_TRY IT:_ Your task is to repeat the entries below exactly and to leave their images out.

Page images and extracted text
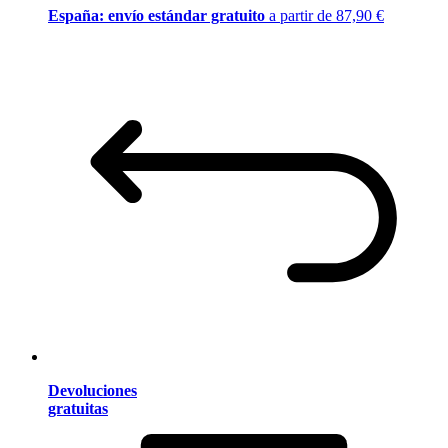
España: envío estándar gratuito
a partir de 87,90 €
Devoluciones
gratuitas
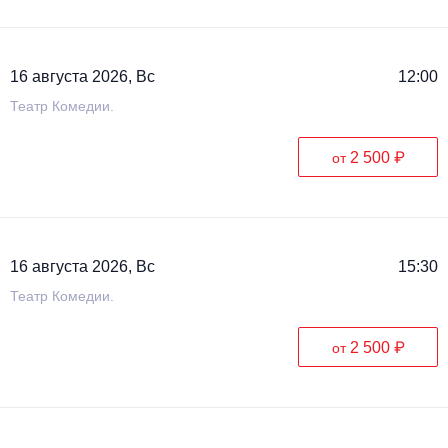
Металл
16 августа 2026, Вс
12:00
Театр Комедии.
2 500 ₽
от
16 августа 2026, Вс
15:30
Театр Комедии.
2 500 ₽
от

_EXERCISE OUTPUT:_
España: envío estándar gratuito
a partir de 87,90 €
Devoluciones
gratuitas
Металл
16 августа 2026, Вс
12:00
Театр Комедии.
2 500 ₽
от
16 августа 2026, Вс
15:30
Театр Комедии.
2 500 ₽
от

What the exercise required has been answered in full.